Women will soon have easier—and more private—options to screen for human papillomavirus (HPV), the virus that causes almost all cases of cervical cancer as well as anal cancer, some oral cancers and other malignancies. Women with HIV are at higher risk for cervical cancer and anal cancer.
Two self-collection methods have been approved by the Food and Drug Administration (FDA) that allow women to use vaginal swabs to gather samples in a health care setting, such as their primary care doctor’s office, a pharmacy or an urgent care facility. Those samples are then sent to a lab for evaluation.
The FDA has approved self-collection methods of screening for HPV by Roche and by BD (Becton, Dickinson and Company), reports The Washington Post.
What’s more, an at-home collection method by Teal Health may receive FDA approval later this year, according to the newspaper.
The newly approved HPV self-collection solutions offer a convenient screening option for people who may have limited access to preventive cancer care; what’s more, they are much less intrusive than Pap smears.
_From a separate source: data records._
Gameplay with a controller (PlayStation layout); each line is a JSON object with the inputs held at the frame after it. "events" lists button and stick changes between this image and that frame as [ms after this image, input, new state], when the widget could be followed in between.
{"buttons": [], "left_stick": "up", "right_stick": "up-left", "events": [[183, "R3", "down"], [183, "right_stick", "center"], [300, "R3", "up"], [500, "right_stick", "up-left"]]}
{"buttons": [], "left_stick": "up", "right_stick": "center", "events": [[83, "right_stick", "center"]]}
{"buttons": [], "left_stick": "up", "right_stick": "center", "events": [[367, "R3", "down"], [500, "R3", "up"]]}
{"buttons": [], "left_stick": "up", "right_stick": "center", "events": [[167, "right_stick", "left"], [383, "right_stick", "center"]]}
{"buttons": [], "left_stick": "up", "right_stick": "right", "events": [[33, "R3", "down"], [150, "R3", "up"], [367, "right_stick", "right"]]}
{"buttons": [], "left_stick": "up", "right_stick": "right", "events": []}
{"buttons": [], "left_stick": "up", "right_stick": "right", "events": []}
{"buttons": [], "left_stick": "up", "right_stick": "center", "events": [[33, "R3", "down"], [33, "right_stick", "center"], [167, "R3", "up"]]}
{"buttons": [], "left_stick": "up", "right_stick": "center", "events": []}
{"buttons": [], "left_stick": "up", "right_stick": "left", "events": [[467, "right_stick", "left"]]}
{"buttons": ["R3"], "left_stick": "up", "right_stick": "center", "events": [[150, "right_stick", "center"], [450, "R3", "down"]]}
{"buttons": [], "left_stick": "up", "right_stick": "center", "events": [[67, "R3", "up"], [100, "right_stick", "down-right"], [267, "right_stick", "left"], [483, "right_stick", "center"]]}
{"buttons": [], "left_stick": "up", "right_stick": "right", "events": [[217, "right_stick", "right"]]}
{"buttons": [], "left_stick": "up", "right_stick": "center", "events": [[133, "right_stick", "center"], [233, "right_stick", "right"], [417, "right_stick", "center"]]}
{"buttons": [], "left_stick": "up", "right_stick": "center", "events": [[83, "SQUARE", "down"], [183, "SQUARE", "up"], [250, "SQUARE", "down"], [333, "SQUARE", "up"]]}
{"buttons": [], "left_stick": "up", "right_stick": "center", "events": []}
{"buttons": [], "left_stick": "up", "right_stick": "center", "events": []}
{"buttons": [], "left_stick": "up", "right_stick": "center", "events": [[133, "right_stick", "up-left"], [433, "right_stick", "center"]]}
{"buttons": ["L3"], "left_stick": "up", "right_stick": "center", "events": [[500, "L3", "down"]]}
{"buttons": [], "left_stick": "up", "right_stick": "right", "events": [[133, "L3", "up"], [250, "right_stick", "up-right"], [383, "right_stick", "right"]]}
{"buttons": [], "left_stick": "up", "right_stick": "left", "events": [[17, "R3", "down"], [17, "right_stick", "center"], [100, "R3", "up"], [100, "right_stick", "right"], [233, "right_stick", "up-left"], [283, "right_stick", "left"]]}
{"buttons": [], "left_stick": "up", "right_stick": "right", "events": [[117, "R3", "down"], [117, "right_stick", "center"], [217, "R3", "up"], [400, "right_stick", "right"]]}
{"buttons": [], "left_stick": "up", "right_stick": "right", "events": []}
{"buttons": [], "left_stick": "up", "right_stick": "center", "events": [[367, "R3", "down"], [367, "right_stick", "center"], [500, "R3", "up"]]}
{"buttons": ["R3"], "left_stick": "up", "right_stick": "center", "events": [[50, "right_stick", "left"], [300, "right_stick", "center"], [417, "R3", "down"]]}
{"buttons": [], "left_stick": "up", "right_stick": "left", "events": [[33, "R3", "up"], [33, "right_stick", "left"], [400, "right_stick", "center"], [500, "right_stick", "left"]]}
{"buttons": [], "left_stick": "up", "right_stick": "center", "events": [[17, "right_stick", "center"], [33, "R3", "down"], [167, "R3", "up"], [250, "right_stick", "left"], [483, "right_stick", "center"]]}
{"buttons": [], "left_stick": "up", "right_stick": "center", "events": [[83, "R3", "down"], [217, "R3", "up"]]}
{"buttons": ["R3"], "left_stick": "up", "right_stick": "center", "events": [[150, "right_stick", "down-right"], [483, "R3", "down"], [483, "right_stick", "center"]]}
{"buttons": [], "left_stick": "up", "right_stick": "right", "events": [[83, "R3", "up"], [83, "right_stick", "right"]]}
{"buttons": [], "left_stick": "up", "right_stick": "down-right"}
The American Cancer Society (ACS) applauded the FDA approvals. “Almost all cervical cancers are caused by persistent infection with certain types of HPV,” ACS CEO Karen Knudsen, MBA, PhD, said in a news release. “Self-collection can expand access to screening and reduces barriers, which will give more people the opportunity to detect, treat and ultimately survive cancer.”
“Despite the benefits of cervical cancer screening, not all women and people with a cervix get screened regularly,” added William Dahut, MD, chief scientific officer at ACS. “Most cervical cancers are found in people who have never had a cervical cancer screening test or who have not had one recently. That’s why adding self-collection in a health care center as a screening method for this potentially deadly disease can make a huge impact.”
Early detection and treatment of cervical cancer increases the likelihood of long-term survival.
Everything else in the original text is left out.